Lalu, kenapa aku harus kabur dan takut setelah diberi sebuah suprised kiss. Satu jawaban yang pasti dariku adalah bahwa aku belum siap. Aku belum siap jadi gay. Dan aku menolak menjadi cowok penyuka sejenis.
Aku menangis, tanpa sadar aku menitikan butir air mata yang mengalir ke pipiku, lalu terhempas oleh angin dan membaur di udara, karena aku masih melajukan kendaraanku ini dengan sangat kencang. Lebih kencang. Aku ingin segera tiba di rumah.
Lalu beberapa saat kemudian ...
''Kamu pulang terlambat, Poo ...'' tegur Ibuku di depan pintu, setelah aku memarkirkan sepeda motorku di garasi.
Aku tidak langsung menjawab teguran ibu, aku memutar otakku untuk mencari jawaban yang masuk akal agar ibu tidak mempertanyakan lebih jauh.
''Tadi, ada tambahan pelajaran, Bu ...'' Akhirnya aku memberikan jawaban itu.
__Maaf Bu, aku berbohong.
''Ohhh ... '' Ibuku mengangguk. Beliau percaya. Syukurlah!
''Udah makan?'' tanya Ibu lagi.
''Sudah!'' jawabku singkat.
''Kamu kok lesu amat sih, Poo ... kamu sakit?'' Ibuku memeriksa kening dan leherku.
''Tidak Bu, aku tidak apa-apa!'' Aku menghalau tangan ibu dari tubuhku. "Tidak usah mengkhawatirkan aku!'' imbuhku Lalu aku ngeloyor masuk ke kamarku. Ibu hanya menggelengkan kepala melihat tingkahku yang menurutnya aneh. Mungkin!

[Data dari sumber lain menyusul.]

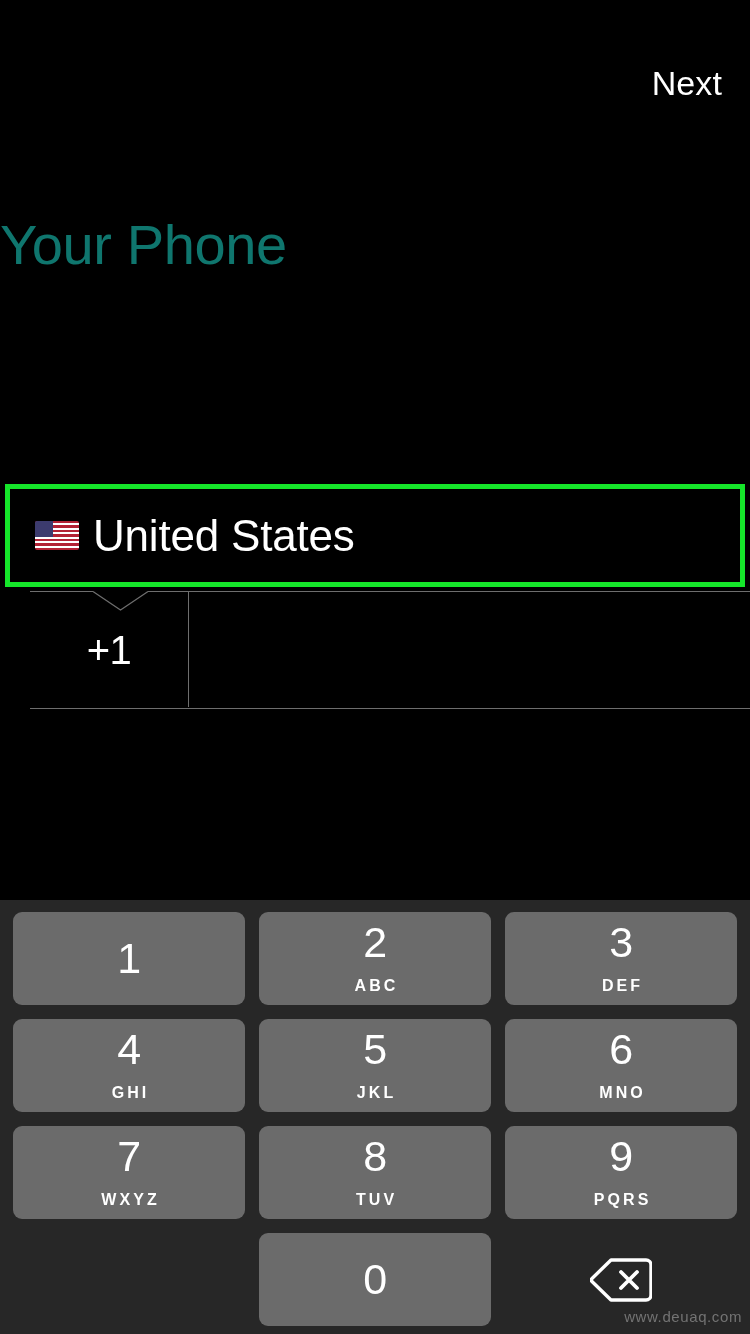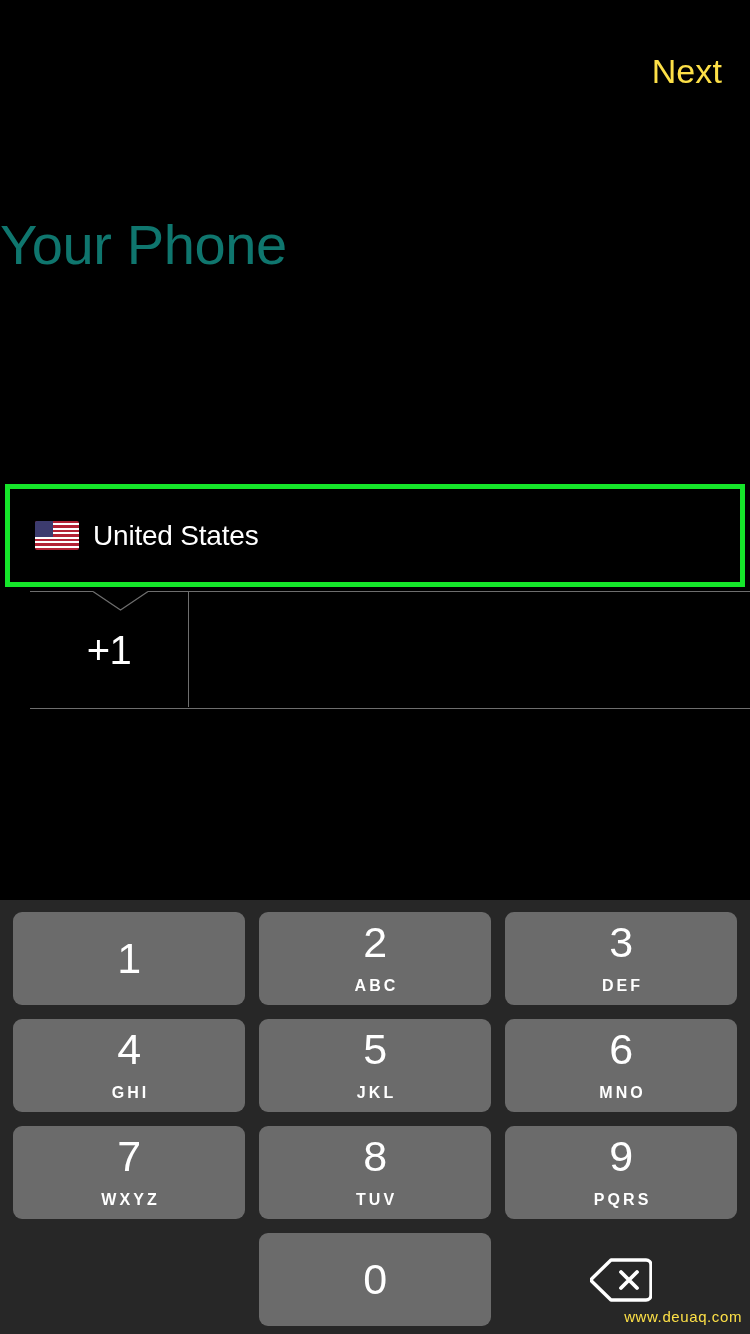--- a/index.html
+++ b/index.html
@@ -26,24 +26,24 @@
   
   .topbar {
     position: absolute;
     top: 0; left: 0;
     width: 750px;
     height: 140px;
   }
   .next-btn {
     position: absolute;
     right: 28px;
-    top: 51px;
+    top: 63px;
     font-size: 34px;
     line-height: 40px;
-    color: #fde047;
+    color: #ffffff;
     font-family: "Liberation Sans", sans-serif;
     letter-spacing: 0.1px;
     cursor: pointer;
     background: transparent;
     border: none;
     padding: 0;
   }
 
   
   .title {
@@ -109,21 +109,21 @@
       );
   }
   .flag-fallback .canton {
     position: absolute;
     left: 0; top: 0;
     width: 18px;
     height: 15.6px;
     background: #3c3b6e;
   }
   .country-name {
-    font-size: 28px;
+    font-size: 44px;
     line-height: 42px;
     color: #ffffff;
     letter-spacing: -0.2px;
   }
 
   
   .entry-row {
     position: absolute;
     left: 0;
     top: 591px;
@@ -273,21 +273,21 @@
   }
   .backspace svg { display: block; }
 
   
   .watermark {
     position: absolute;
     right: 8px;
     bottom: 8px;
     font-size: 15px;
     line-height: 18px;
-    color: #fde047;
+    color: #737373;
     letter-spacing: 0.6px;
     font-family: "Liberation Sans", sans-serif;
   }
 </style>
 </head>
 <body>
 
 <div class="screen">
 
   <div class="topbar">

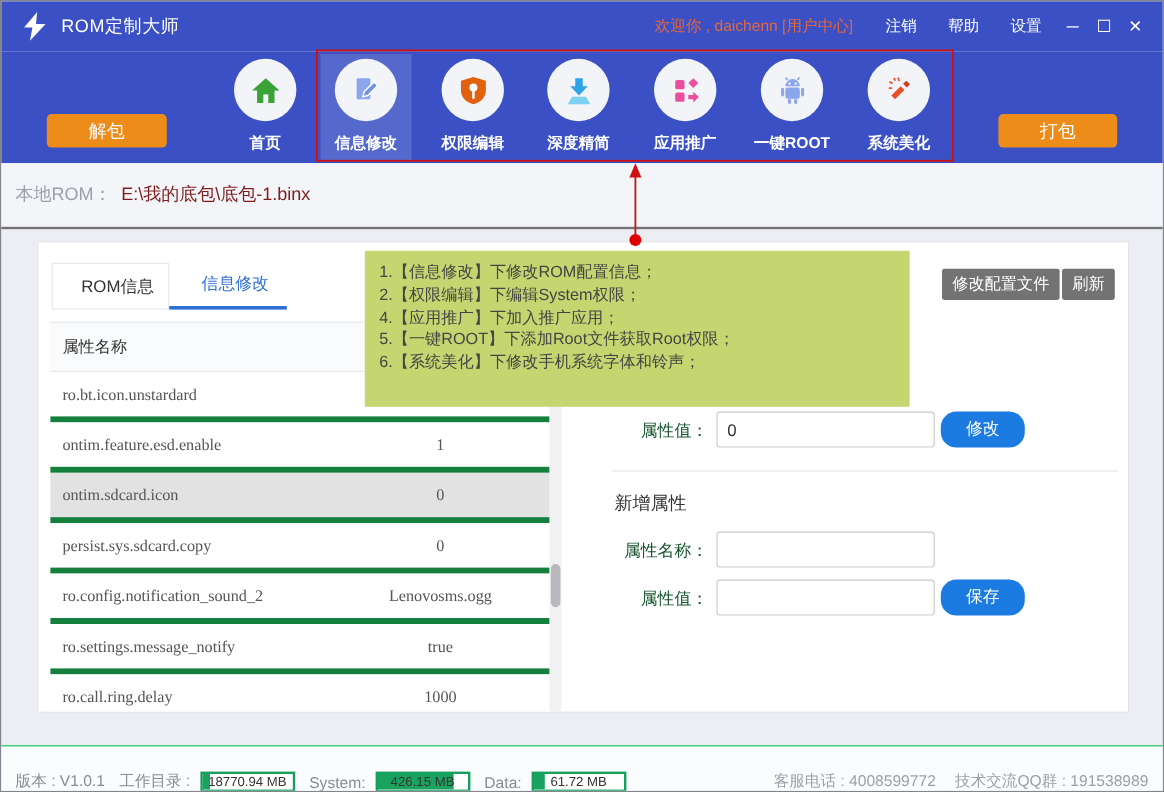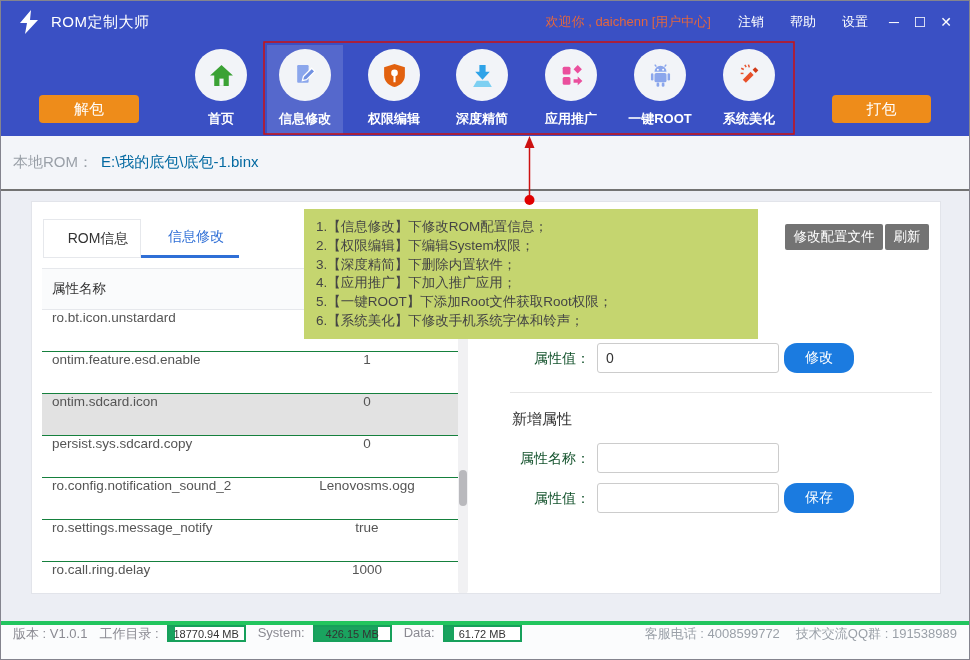--- a/index.html
+++ b/index.html
@@ -22,30 +22,30 @@
   #unpack-btn { left:38px; top:52px; width:100px; height:28px; }
   #pack-btn  { left:831px; top:52px; width:99px; height:28px; }
   .nav-item { position:absolute; top:2px; width:76px; height:89px; display:flex; flex-direction:column; align-items:center; cursor:pointer; }
   .nav-item.sel { background:rgba(255,255,255,0.14); }
   .circ { width:52px; height:52px; border-radius:50%; background:#f2f4f8; margin-top:4px; display:flex; align-items:center; justify-content:center; }
   .nav-label { color:#fff; font-size:13px; font-weight:600; margin-top:9px; white-space:nowrap; }
 
   
   .pathbar { position:absolute; left:0; top:135px; width:100%; height:55px; background:#f3f5f9; border-bottom:2px solid #737373; display:flex; align-items:center; }
   .path-label { color:#9aa0a8; font-size:15px; margin-left:12px; }
-  .path-value { color:#0369a1; font-size:15px; margin-left:8px; }
+  .path-value { color:#7f1d1d; font-size:15px; margin-left:8px; }
 
   
   .panel { position:absolute; left:30px; top:200px; width:910px; height:393px; background:#fff; border:1px solid #e2e4ea; overflow:hidden; z-index:1; }
   .tab { position:absolute; top:17px; height:39px; width:98px; display:flex; align-items:center; justify-content:center; font-size:14px; cursor:pointer;padding-left:12px; }
   #tab-rom { left:11px; color:#333; border:1px solid #e6e8ec; background:#fff; }
   #tab-edit { left:109px; color:#2f6fd6; border-bottom:3px solid #2f6fd6; }
   .thead { position:absolute; left:10px; top:66px; width:416px; height:42px; background:#fafbfc; border-top:1px solid #e6e8ec; border-bottom:1px solid #e6e8ec; display:flex; align-items:center; font-size:13.5px; color:#333; }
   .thead span { margin-left:10px; }
-  .trow { position:absolute; left:10px; width:416px; height:42px; border-bottom:1px solid #15803d; display:flex; align-items:flex-start; font-size:13.5px; color:#555; cursor:pointer; background:#fff; }
+  .trow { position:absolute; left:10px; width:416px; height:42px; border-bottom:5px solid #15803d; display:flex; align-items:center; font-size:13.5px; color:#555; cursor:pointer; background:#fff;font-family:Liberation Serif, serif; }
   .trow.sel { background:#e2e2e2; }
   .tname { margin-left:10px; }
   .tval { position:absolute; left:240px; width:170px; text-align:center; }
   .vscroll { position:absolute; left:426px; top:108px; width:10px; height:285px; background:#f1f1f3; border-radius:5px; }
   .vthumb { position:absolute; left:1px; top:160px; width:8px; height:36px; background:#b9b9bd; border-radius:4px; cursor:pointer; }
 
   
   .btn-green { position:absolute; top:22px; height:26px; background:#737373; color:#fff; border:none; font-size:13.5px; font-family:inherit; cursor:pointer; border-radius:2px; }
   #cfg-btn { left:753px; width:98px; }
   #refresh-btn { left:853px; width:44px; }
@@ -56,21 +56,21 @@
   .add-title { position:absolute; left:480px; top:208px; color:#333; font-size:15px; }
 
   
   .tooltip { position:absolute; left:303px; top:208px; width:454px; height:130px; background:#c5d56f; z-index:5; padding:9px 0 4px 12px; }
   .tooltip div { font-size:13.5px; color:#454545; line-height:18.8px; white-space:nowrap; }
 
   
   .annot { position:absolute; left:0; top:0; width:970px; height:660px; z-index:6; pointer-events:none; }
 
   
-  .statusbar { position:absolute; left:0; top:620px; width:100%; height:39px; background:#fbfcfd; border-top:4px solid #22c55e; display:flex; align-items:flex-start; font-size:13px; color:#8a8a92; }
+  .statusbar { position:absolute; left:0; top:620px; width:100%; height:39px; background:#fbfcfd; border-top:1px solid #22c55e; display:flex; align-items:flex-end; font-size:13px; color:#8a8a92; }
   .sb-item { margin-left:12px; white-space:nowrap; }
   .meter { position:relative; width:79px; height:17px; border:2px solid #16a05b; background:#fff; margin-left:8px; overflow:hidden; }
   .meter .fill { position:absolute; left:0; top:0; bottom:0; background:#1aa35f; }
   .meter .mtext { position:absolute; left:0; top:0; width:100%; height:100%; display:flex; align-items:center; justify-content:center; font-size:11px; color:#333; white-space:nowrap; }
   .sb-right { position:absolute; right:12px; display:flex; gap:16px; color:#9aa0a8; font-size:13px; }
 </style>
 </head>
 <body>
 
 <div class="window">
@@ -244,21 +244,20 @@
     <input class="frm-input" style="top: 241px;">
 
     <span class="frm-label" style="left:468px; top:288px">属性值：</span>
     <input class="frm-input" style="top: 281px;">
     <button class="btn-blue" style="top:281px">保存</button>
   </div>
 
   <div class="tooltip">
     <div>1.【信息修改】下修改ROM配置信息；</div>
     <div>2.【权限编辑】下编辑System权限；</div>
-    <div>3.【深度精简】下删除内置软件；</div>
     <div>4.【应用推广】下加入推广应用；</div>
     <div>5.【一键ROOT】下添加Root文件获取Root权限；</div>
     <div>6.【系统美化】下修改手机系统字体和铃声；</div>
   </div>
 
   <svg class="annot" viewBox="0 0 970 660">
     <rect x="263" y="41" width="530" height="92" fill="none" stroke="#cc1111" stroke-width="1.5"></rect>
     <line x1="528.5" y1="145" x2="528.5" y2="195" stroke="#cc1111" stroke-width="1.5"></line>
     <polygon points="523.5,147 533.5,147 528.5,135" fill="#cc1111"></polygon>
     <circle cx="528.5" cy="199" r="5" fill="#e00000"></circle>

Betul, aku memang aneh, karena sebagai seorang cowok tapi aku memiliki perasaan dengan sesama cowok bukankah itu hal yang aneh.
Aku menutup pintu kamarku rapat-rapat, kemudian aku menjatuhkan tubuhku ke atas kasur. Badanku terasa panas dingin secara tiba-tiba. Bayang-bayang wajah Bang Armando bermain-main di pelupuk mataku. Wajah gantengnya itu sungguh menghantui pikiranku. Semua yang ada pada Bang Armando seperti medan magnet yang menarik energi tubuhku dan merubah pemikiran logisku menjadi pikiran sempit yang memaklumi dan membenarkan tindakannya. Aku seakan dipaksa untuk menyetujui bahwa kecupan bibir gempalnya itu sesuatu hal yang nikmat.
__Oh ... Tuhan, apakah aku sudah resmi menjadi seseorang yang orientasi seksualnya menyimpang? Apakah aku harus bersyukur atau harus menyesal?
Ah ... aku bisa menolak dan membenci perlakuan Akim terhadapku tapi mengapa aku tidak bisa membenci ketika Bang Armando memperlakukan hal yang sama terhadapku. Mengapa bisa demikian? Ada apa dengan diriku ini?
Aku menutup mukaku dengan bantal, aku benamkan semua pikiranku dan berharap aku bisa melupakan segalanya. Aku hanya ingin tenang dan tertidur karena aku lelah dengan semua ini.